[写真]=兼子愼一郎
■川崎フロンターレ 開幕からの無敗記録と指揮官のJ1通算100勝。ダブル達成なるか
【プラス材料】
ミッドウィークに行われた前節の湘南ベルマーレ戦は1-1。引き分けながら、これで昨季からの連続無敗記録を「24」とし、自分たちの記録をさらに更新した。開幕からの無敗記録も「19」に継続し、こちらは2015年に浦和レッズが記録した数字と並んだ。今節負けなければ「20」となるため、開幕からの無敗記録もリーグ新記録となる。
かかっている記録はこれだけではない。鬼木達監督はJ1通算100勝達成に王手がかかっている。過去4シーズン、鬼木監督はリーグ戦で鹿島アントラーズ相手に負けたことはない。自身の古巣相手にJ1通算100勝を達成できるか。注目となる。
今節は水曜日にベンチスタートだった主力選手がスタメンに名を連ねるだろう。ベストメンバーでさまざまな記録達成を目指す一戦となる。
【マイナス材料】
勝利して反省するチームになっている以上、引き分けによる無敗記録を拠りどころにしている選手たちはいない。指揮官も「負けないことではなく勝ちたい」と常々口にしている。
懸念材料としては、MF田中碧やDF山根視来など、常に出続けている主力選手の疲労が色濃く感じられる節があることだろう。試合後、「僕自身もランニングが少なかった」と反省を述べていたのは田中。ダイナミックなスプリントが鳴りを潜め、動きによる打開策を言い出せなかった。中3日での連戦が続く中、どれだけチームのコンディションを戻せるか。球際の勝負がカギを握る相手でもあるだけに、強度が問われる一戦となる。
かつて川崎フロンターレで指揮を執っていた相馬直樹監督を『等々力陸上競技場』に迎えることで注目も集まるだろう。連勝が止まり、仕切り直しとなるが、ここから連勝街道を突き進みたい。
文:いしかわごう
■鹿島アントラーズ 戦術の浸透度の差にスタジアムとの相性。乗り越えるべき壁は多い
【プラス材料】
ホームで戦った前節のセレッソ大阪戦に1-0で勝利し、連敗を阻止した。第15節のサガン鳥栖戦の逆転負けを払拭できたこともプラス材料に挙げられる。鹿島アントラーズの歴史を見ても、不敗記録が途絶えた後はその反動を受けるように勝てない試合が続くことがある。勝利で仕切り直せたことは、今取り組んでいる相馬直樹監督のサッカーを信じていくきっかけになったことだろう。
C大阪戦でMF荒木遼太郎が奪った決勝点も、相手のパスミスを見逃さず、つないできっちり決めきった。ミス絡みとはいえ、集中力とゴール前の落ち着きがチームにあることを証明する得点でもあった。
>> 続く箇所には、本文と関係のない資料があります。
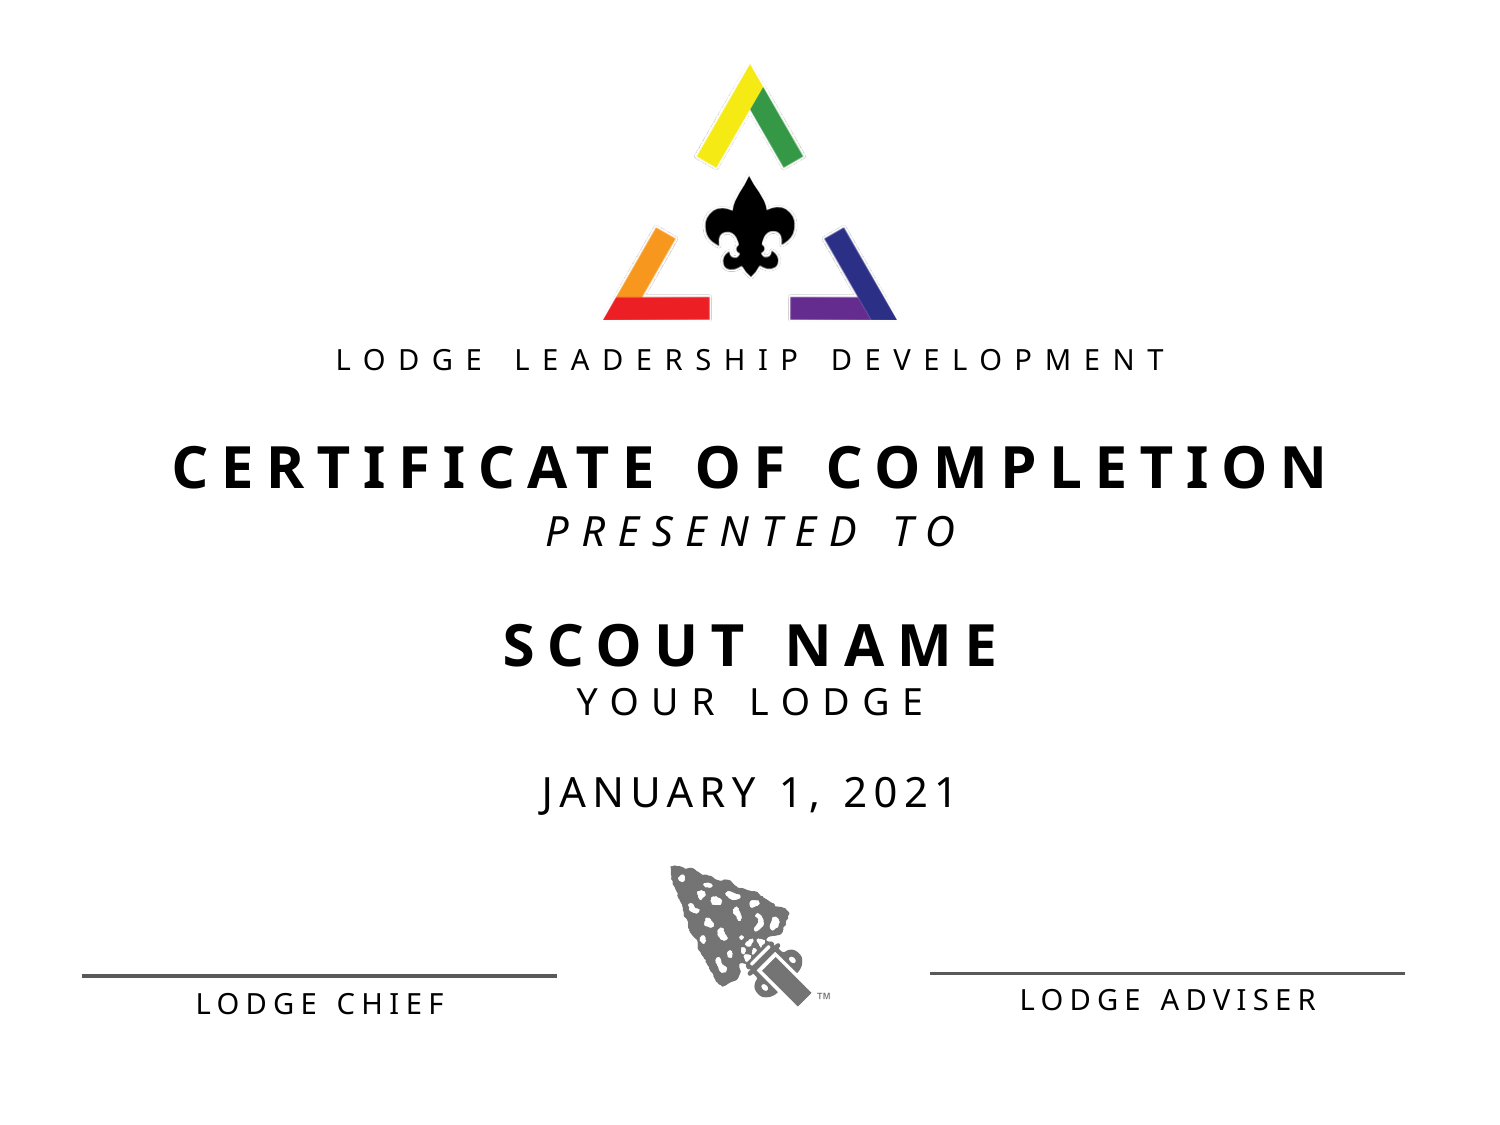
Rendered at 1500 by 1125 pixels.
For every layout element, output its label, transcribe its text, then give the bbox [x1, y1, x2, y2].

今節の相手は首位を独走する川崎フロンターレ。無類の強さを誇る王者ではあるが、今の鹿島なら止めることができるのではないか、という期待を抱けるだけのチーム状態にある。
【マイナス材料】
国内主要3大会とACLで合計20個のタイトルを獲得してきた鹿島にとって、鬼門と呼ぶスタジアムは本当に少ない。しかし、『等々力陸上競技場』は昔から勝てないスタジアムである。
リーグ戦でのアウェイゲームはこれまで17試合を戦い、3勝4分10敗と大きく負け越している。『県立カシマサッカースタジアム』と比較してかなり短くカットされる芝を苦手な理由に挙げる声がチーム内にもあるが、原因はよく分かっていない。直近5年の成績も2分3敗と振るわず、そこに川崎Fのチーム力を加えれば、鬼門で勝利するシーンは浮かびにくい。
また、相馬監督の就任後にチームが持ち直したとはいえ、シーズン途中の就任で戦術を浸透するまでには至っていない。川崎Fの成熟した攻撃や守備を考えれば、不安要素が多い一戦になる。